Acostumada a visitar as mesquitas para suas pesquisas, ela viu novas caras surgirem de repente – na maioria, mulheres. “Muitas tinham interesse no matrimônio árabe, e pensavam em optar pelo islamismo para terem o direito de casar com um muçulmano igual àquele da novela, que respeitava as mulheres e dava ouro de presente. Todas as mulheres queriam namorar um Said”, explica a professora, em referência ao marroquino romântico da trama de Glória Perez.
Ferreira conta que surgiram muitos sites na internet para ajudar a construção desses amores “globalizados”: brasileiras com egípcios, sírios e outros. Ela ressalta, porém, que muitas destas conversões “por moda” não duram, já que a pressão social é muito grande para que a pessoa desista. “As famílias raramente aceitam a escolha do Islã, que continuam a perceber como uma religião estranha e que não tem nada a ver com o Brasil, rejeitando os parentes convertidos. Alguns não aguentam e preferem voltar atrás”, relata.
Globalidade islâmica
É justamente a característica de “fora do Brasil” que atrai muitas almas à procura de uma religião. “Em geral, uma pessoa que se converte ao islamismo já tentou outras opções, como o candomblé e alguma das igrejas evangélicas, sem ficar satisfeito”, ressalta Hilu. Eles percebem o Islã como uma religião que abre as portas do mundo inteiro: muçulmanos são presentes no mundo árabe, mas também na Europa, nos Estados Unidos, na Ásia e na África. A internet facilita os contatos, e há uma solidariedade entre povos que se acham perseguidos, já que, geralmente, são apresentados de maneira negativa nos noticiários.
A resistência do Hizbollah à ocupação israelense do Líbano, assim como as imagens de sofrimento dos palestinos e dos iraquianos bombardeados, tiveram um papel importante nessa percepção, segundo o antropólogo carioca. Mas ele nega que haja identificação.
“Estes brasileiros não se apaixonam pela causa palestina. Mas ficam interessados e acham que o Islã tem uma mensagem de solidariedade, igualdade e justiça social. Para eles, o islamismo reúne as características de uma religião e uma ideologia política dentro de uma perspectiva terceiro-mundista que também pode ser encontrada entre os adeptos da Teologia da Libertação no catolicismo latino-americano”, analisa.
Estudos e dízimo
A procura do conhecimento é outro elemento importante das conversões. “O Islã é uma religião que incentiva os estudos, a vontade de aprender”, diz o Sheikh Mohammad. Ele lembra que boa parte dos alunos que assistem às palestras e às aulas de sua mesquita é formada por universitários.

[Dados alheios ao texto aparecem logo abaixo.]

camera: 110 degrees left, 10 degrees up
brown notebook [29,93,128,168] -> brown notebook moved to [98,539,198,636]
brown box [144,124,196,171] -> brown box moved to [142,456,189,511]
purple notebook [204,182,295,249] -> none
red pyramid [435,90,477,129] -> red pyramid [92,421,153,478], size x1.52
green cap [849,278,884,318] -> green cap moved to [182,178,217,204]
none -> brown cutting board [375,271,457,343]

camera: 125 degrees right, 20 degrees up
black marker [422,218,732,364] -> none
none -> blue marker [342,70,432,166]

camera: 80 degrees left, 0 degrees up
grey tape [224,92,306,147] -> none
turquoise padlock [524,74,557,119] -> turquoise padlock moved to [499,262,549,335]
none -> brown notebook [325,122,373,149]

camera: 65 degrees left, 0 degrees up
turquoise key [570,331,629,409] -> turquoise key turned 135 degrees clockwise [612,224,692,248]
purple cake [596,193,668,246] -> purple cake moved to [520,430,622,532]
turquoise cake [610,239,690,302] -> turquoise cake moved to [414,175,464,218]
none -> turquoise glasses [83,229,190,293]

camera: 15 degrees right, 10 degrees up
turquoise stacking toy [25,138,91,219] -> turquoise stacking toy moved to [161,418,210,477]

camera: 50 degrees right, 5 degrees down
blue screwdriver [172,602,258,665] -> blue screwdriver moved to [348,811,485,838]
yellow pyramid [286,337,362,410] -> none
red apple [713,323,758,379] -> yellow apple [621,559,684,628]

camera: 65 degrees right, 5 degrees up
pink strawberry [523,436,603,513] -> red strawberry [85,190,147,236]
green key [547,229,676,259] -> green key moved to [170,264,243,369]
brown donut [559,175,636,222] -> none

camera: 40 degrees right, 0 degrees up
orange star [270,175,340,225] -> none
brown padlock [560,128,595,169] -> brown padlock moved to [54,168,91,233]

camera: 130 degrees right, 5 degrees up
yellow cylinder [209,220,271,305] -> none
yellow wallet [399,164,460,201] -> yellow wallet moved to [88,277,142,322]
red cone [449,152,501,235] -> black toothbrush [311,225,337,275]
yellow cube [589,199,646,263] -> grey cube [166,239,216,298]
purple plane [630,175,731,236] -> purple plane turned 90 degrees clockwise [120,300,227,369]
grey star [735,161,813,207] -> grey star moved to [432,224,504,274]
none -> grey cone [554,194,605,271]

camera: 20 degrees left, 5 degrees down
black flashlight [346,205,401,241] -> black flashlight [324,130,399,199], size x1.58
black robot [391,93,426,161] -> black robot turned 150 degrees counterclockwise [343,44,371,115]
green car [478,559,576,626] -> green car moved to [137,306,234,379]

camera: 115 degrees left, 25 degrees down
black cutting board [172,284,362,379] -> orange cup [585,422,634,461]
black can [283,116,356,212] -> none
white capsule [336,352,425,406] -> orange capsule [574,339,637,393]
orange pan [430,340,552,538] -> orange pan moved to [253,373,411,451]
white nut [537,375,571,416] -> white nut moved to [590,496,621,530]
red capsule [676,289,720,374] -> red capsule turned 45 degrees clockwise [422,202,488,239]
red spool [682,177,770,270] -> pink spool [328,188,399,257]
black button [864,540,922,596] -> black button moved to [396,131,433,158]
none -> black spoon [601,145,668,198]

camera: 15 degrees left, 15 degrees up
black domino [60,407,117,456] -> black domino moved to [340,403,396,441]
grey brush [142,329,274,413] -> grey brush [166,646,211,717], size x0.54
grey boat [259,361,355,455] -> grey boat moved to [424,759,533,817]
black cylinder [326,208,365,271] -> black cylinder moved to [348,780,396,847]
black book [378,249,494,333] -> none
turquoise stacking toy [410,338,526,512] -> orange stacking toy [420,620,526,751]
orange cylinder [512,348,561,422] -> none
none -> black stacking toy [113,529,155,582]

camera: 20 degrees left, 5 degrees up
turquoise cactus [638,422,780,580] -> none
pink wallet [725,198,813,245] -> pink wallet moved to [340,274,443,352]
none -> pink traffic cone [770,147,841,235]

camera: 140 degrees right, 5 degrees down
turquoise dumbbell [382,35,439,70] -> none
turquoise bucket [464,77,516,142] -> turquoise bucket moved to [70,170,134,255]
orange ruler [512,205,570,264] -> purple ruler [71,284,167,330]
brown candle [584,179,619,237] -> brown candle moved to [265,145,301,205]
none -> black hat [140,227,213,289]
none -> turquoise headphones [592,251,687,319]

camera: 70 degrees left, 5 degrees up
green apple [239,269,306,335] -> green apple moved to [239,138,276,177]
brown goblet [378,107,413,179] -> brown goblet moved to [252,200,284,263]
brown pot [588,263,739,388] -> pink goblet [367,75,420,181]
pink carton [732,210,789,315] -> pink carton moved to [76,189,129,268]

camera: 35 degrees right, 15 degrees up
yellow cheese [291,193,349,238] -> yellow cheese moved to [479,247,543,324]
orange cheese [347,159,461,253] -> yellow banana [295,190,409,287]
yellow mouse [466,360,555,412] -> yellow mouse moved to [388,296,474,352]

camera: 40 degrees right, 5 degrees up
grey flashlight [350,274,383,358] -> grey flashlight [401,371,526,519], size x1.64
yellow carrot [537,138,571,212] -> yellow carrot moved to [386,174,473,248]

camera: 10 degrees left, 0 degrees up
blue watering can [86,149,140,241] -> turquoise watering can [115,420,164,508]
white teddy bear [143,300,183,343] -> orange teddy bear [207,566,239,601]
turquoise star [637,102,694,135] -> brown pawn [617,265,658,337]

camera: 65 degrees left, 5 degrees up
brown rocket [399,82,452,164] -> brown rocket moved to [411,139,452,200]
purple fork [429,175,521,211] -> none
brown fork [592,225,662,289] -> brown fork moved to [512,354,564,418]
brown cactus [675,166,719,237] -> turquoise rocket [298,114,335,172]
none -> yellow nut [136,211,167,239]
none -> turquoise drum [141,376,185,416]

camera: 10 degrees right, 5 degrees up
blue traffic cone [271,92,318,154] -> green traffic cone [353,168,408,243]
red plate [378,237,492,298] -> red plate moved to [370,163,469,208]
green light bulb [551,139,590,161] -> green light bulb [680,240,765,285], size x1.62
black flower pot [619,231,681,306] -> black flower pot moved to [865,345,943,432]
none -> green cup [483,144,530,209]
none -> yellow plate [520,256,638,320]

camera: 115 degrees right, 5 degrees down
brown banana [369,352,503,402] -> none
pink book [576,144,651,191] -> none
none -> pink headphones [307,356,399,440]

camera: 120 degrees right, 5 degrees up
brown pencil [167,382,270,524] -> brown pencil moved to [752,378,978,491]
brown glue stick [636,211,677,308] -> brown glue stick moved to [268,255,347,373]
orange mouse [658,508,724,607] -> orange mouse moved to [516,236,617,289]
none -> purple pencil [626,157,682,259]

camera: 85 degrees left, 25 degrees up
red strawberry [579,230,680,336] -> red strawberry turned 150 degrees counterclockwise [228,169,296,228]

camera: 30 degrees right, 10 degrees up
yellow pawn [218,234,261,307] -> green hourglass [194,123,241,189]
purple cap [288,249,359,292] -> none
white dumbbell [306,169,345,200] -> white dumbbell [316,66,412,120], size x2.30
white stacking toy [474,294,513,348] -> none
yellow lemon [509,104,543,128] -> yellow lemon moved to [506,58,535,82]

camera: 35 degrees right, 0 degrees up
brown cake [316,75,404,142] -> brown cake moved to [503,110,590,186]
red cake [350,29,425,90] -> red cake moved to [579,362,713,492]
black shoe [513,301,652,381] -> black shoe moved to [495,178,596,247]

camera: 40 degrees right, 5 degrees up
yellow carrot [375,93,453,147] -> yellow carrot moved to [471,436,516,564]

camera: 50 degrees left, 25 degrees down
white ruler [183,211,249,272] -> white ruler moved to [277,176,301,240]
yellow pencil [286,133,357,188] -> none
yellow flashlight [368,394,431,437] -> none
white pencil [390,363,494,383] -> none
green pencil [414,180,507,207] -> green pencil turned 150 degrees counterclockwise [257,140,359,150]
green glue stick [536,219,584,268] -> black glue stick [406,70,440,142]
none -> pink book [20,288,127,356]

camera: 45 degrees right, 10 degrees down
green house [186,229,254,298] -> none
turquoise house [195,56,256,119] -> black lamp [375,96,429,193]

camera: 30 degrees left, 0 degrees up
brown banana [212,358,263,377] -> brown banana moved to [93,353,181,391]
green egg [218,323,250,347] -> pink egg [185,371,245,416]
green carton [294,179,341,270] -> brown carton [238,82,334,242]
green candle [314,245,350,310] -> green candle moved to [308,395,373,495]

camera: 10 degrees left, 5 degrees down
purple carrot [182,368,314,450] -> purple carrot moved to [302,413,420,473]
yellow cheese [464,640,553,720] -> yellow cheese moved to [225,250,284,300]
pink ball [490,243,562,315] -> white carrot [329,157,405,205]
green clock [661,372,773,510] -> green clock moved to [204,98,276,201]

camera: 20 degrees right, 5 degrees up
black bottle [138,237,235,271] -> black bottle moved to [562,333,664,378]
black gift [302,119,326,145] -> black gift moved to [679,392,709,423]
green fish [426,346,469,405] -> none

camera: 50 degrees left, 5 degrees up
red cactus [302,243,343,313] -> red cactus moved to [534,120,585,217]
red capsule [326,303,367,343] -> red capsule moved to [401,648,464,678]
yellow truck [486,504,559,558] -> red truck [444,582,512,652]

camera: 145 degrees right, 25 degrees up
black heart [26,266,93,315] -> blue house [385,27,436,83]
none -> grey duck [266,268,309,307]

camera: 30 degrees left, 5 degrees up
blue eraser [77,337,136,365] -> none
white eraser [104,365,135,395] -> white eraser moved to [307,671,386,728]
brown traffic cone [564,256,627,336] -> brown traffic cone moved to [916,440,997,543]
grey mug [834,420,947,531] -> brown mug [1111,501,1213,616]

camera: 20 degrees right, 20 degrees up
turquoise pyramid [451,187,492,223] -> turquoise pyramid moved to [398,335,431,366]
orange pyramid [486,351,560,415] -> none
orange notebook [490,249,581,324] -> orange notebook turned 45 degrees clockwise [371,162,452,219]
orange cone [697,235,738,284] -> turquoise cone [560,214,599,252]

Francirosy Ferreira também avalia que as motivações da conversão ao Islã são diferentes do movimento que incentiva cada vez mais brasileiros a abandonar o catolicismo pelas denominações evangélicas. Segundo ela, “o católico que opta por uma igreja evangélica não tem esta questão política, muito forte no Islã”. A pesquisadora ressalta também a diferencia em relação ao dinheiro: "o sucesso material não é importante para os muçulmanos, e a mesquita nunca pede um dízimo, como certos pastores". Existe a zakat, a doação aos pobres, que é um dos pilares da religião, mas é totalmente voluntário.
Qualquer que seja a motivação, a grande maioria dos novos muçulmanos brasileiros escolheu o Islã wahabita, cuja apreensão, segundo os especialistas, é a mais fácil. “Eles têm uma dimensão pedagógica muito boa, com regras claras. Não é preciso ser árabe para ser um bom muçulmano, ao contrário de outra variantes do Islã mais codificadas do ponto de vista cultural”, analisa Hilu.